Eine sehr effiziente Lösung für dieses Problem ist es, die Angestelltenliste zu einer ObservableCollection<T> zu machen. Ein ObservableCollection<T>-Objekt löst eine Änderungsbenachrichtigung aus, die das Datenbindungsmodul empfangen kann. Das Ereignis fügt einem ItemsControl ein Element hinzu bzw. entfernt es daraus, ohne dass die gesamte Liste neu generiert werden muss.

In der unten stehenden Tabelle wird die benötigte Zeit angezeigt, um das ListBox zu aktualisieren (bei deaktivierter Virtualisierung der Benutzeroberfläche), wenn ein Element hinzugefügt wird.

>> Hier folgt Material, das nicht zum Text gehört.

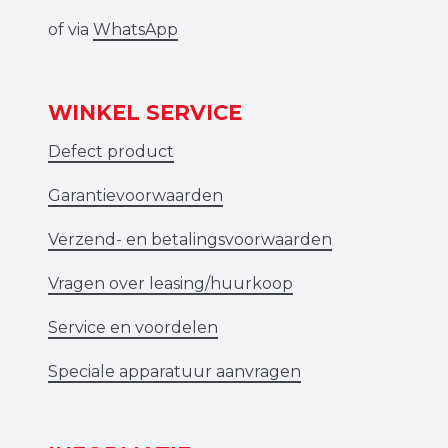
of via
WhatsApp
WINKEL SERVICE
Defect product
Garantievoorwaarden
Verzend- en betalingsvoorwaarden
Vragen over leasing/huurkoop
Service en voordelen
Speciale apparatuur aanvragen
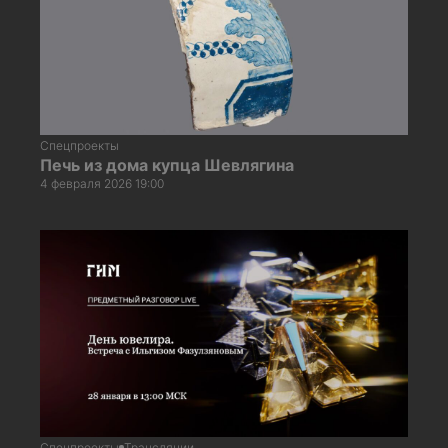
Спецпроекты
Печь из дома купца Шевлягина
4 февраля 2026 19:00
Спецпроекты
Трансляции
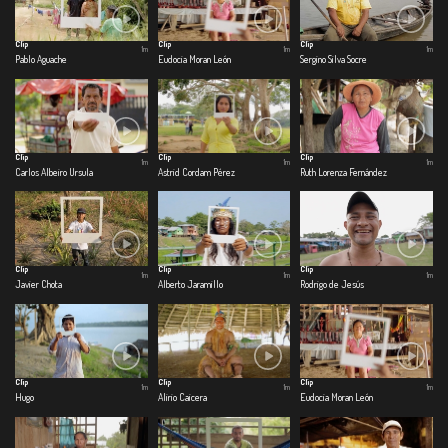
Clip
Clip
Clip
1m
1m
1m
Pablo Aguache
Eudocia Moran León
Sergino Silva Socre
Clip
Clip
Clip
1m
1m
1m
Carlos Albeiro Ursula
Astrid Cordam Pérez
Ruth Lorenza Fernández
Clip
Clip
Clip
1m
1m
1m
Javier Chota
Alberto Jaramillo
Rodrigo de Jesús
Clip
Clip
Clip
1m
1m
1m
Hugo
Alirio Caicera
Eudocia Moran León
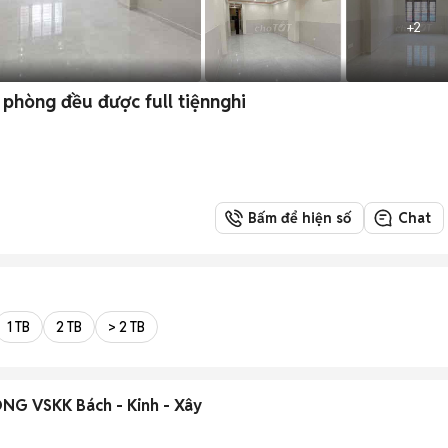
+
2
 phòng đều được full tiệnnghi
Bấm để hiện số
Chat
1 TB
2 TB
> 2 TB
G VSKK Bách - Kinh - Xây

Die Zahl in der ersten Zeile gibt die verstrichene Zeit an, wenn das CLR-List<T>-Objekt an ItemsSource des ListBox-Elements gebunden wird. Die Zahl in der zweiten Zeile gibt die verstrichene Zeit an, wenn eine ObservableCollection<T> an die ItemsSource des ListBox-Elements gebunden wird. Beachten Sie die immense Zeitersparnis, wenn die Datenbindungsstrategie von ObservableCollection<T> verwendet wird.

Datenbindung von ItemsSource

Aktualisierungszeit für 1 Element (ms)

An ein CLRList<T>-Objekt

1656

An eine ObservableCollection<T>

20

Wenn Sie auswählen können, IList<T> oder IEnumerable an ein ItemsControl-Objekt zu binden, entscheiden Sie sich für das IList<T>-Objekt. Wenn Sie IEnumerable an ItemsControl binden, wird erzwungen, dass WPF ein IList<T>-Wrapperobjekt erstellt, was bedeutet, dass der unnötige Verwaltungsaufwand eines zweiten Objekts sich auf die Leistung auswirkt.

Mit WPF können Sie die Datenbindung an XML-Inhalte ausführen. Allerdings ist die Datenbindung an XML-Inhalte langsamer als die Datenbindung an CLR-Objekte. Konvertieren Sie keine CLR-Objektdaten in XML, wenn es nur zum Zwecke der Datenbindung geschieht.